Getting your cargo onto a shipping container often feels like the last “concern” you should have in the shipping process. However, simply because your goods have finally made their way into an international shipping container and are sitting on a vessel ready to move doesn’t mean they are shielded from damage during the transport. Blocking and bracing can help you avoid this.
Securing Your Cargo
In studies conducted by Interlog USA’s marketing departments, the number 1 complaint issued by logistics managers and other transportation controllers was damaged goods. You can rarely trust that truckers, ports, draymen, and anyone else touching your cargo while in transit will be as gentle with it as you’d prefer, but there are precautions you can take to ensure your cargo remains safe while traveling. One method of securing your cargo is blocking and bracing.
The Importance of Blocking and Bracing
Blocking and bracing cargo is a way of securing cargo to keep if from being damaged in transit. When goods are loaded onto a container, they are highly susceptible to sliding around in their container (assuming your cargo does not max out the internal width and length dimensions of a shipping container.) The goal of blocking and bracing your cargo is to keep the goods from shifting length-wise (front-to-back.)
Cargo accident reports indicate that 25% of all damaged goods incidences have been linked to improper securing of cargo. Blocking and bracing cargo involves the use of wooden and metal beams to hold cargo in its place whilst in its shipping container. This method greatly reduces your risk of damaged goods and helps to eliminate accountability in the case of a damaged cargo incident. Taking these precautions can help you to steer out of harms way. In addition, it is always a good idea to insure your cargo, and know your insurance options. Here are general guidelines to blocking and bracing your cargo.
How to Block and Brace a Container
There is no one way to block and brace cargo – in fact, it’s a rather loose term that can describe any cargo that has been kept in place by means of wooden, plastic, or medal obstacles to keep cargo from sliding. Although there are no specific legal requirements, these are a few recommendations as to how you can secure your cargo.
Blocking and Bracing Units with Wheels
Whenever shipping units with wheels (cars, lawnmowers, snowblowers, bikes, etc.) it is a good idea to block and brace the cargo in two steps. The first step involves inhibiting the wheels from spinning. Whether you use straps, blocks or bars within the wheel, or custom-made transportation brakes, securing the wheel itself before securing the cargo is a helpful added security measure. The second step of securing wheeled units is to secure the cargo to the container. After moving the wheeled unit into the container, trap the object both vertically and horizontally with bars that are secured to the container.
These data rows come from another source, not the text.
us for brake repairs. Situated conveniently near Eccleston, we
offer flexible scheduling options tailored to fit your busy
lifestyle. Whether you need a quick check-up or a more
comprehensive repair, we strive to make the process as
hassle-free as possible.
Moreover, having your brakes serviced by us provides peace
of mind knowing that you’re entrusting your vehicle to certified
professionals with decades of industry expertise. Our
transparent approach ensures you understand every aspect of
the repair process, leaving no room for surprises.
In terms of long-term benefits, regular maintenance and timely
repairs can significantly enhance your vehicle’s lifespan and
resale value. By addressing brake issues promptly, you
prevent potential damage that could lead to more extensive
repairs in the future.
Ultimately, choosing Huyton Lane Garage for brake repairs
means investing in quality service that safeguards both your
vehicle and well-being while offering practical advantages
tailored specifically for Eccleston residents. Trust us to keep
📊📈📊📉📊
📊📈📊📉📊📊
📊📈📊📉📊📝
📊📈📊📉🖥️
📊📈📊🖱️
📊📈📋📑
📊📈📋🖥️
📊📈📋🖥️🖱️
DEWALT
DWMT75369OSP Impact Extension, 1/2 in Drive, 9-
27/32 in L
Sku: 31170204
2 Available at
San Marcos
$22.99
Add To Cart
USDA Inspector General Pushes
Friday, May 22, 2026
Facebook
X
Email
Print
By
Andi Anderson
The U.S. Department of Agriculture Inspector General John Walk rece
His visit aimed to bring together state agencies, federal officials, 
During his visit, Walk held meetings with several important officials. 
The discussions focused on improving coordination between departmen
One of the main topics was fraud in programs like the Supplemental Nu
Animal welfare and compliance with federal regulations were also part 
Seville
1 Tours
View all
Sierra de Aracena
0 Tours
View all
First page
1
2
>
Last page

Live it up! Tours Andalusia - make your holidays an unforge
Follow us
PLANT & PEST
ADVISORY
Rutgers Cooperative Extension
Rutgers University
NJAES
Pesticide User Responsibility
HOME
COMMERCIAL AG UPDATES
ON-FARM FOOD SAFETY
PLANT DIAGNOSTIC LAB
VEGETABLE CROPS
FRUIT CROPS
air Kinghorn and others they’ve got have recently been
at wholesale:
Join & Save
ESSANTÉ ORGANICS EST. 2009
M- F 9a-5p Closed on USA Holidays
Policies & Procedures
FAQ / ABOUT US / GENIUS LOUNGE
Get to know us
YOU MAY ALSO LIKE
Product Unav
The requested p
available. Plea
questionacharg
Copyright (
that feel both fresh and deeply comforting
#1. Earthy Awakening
A common mistake is creating a rig to block and brace cargo without fully securing the bracing materials to the container itself. Think about it this way: In order for your blocking and bracing to be effective, the materials used in blocking and bracing must be secured to the container better than the security of the cargo itself. In the instance of a container being tipped, the blocking and bracing inside must have the ability to hold back the weight of whatever cargo is aboard.
Combining Wheeled and Non-Wheeled Items
If you are shipping wheeled and non-wheeled units in the same container, it is imperative that you block and brace them correctly. Improperly securing the cargo could wreak havoc on your non-wheeled cargo. All non-wheeled items aboard a container with a wheeled unit cannot be placed on top of the wheeled cargo. They also may not be wedged between the wheeled cargo and the sides, front, or back of the container. For proper security of the non-wheeled cargo, it should be placed in its own cage and separately blocked and braced to the container.
Approach it as though you are securing the two units separately before they are placed in the container, and then blocking and bracing the units to the container separately. This will ensure maximum security since it mitigates the risk of one blocking and bracing system failing.
Other Common Methods for Blocking and Bracing
There are a couple extra options you have to protect your cargo besides geometrically placing metal and wooden beams to inhibit movement of your cargo. Some containers have metal hooks on the inside near both ends of the container. These can be of use for attaching ratchet straps to to hold cargo from moving or for holding blocking and bracing systems in place. Netting is also a common method to ensure further security of your cargo. If you don’t fill the entirety of your container and want to keep your cargo from sliding off bracing systems in the off-chance of a tipped container, you can put a cargo net all the way up the sides, front, and back of the container. One last tip for securing your cargo is to utilize the wooden floor of your shipping container. Blocking and bracing systems can be drilled to the wooden bottom of the container to keep them from any movement.
Picking the Best Option
As you may have expected – it all depends on your situation. Shipping vehicles is a completely different story than pallets, breakable/fragile goods, heavyweight objects, and oddly shaped cargo. The overarching focus of blocking and bracing is two-fold: 1) Ensure your bracing systems are locked to the container as securely as possible, and 2) Ensure the bracing systems do not allow for any movement of the cargo they hold. Keep these two steps in mind and you are likely to have a smooth, damaged goods-free shipment.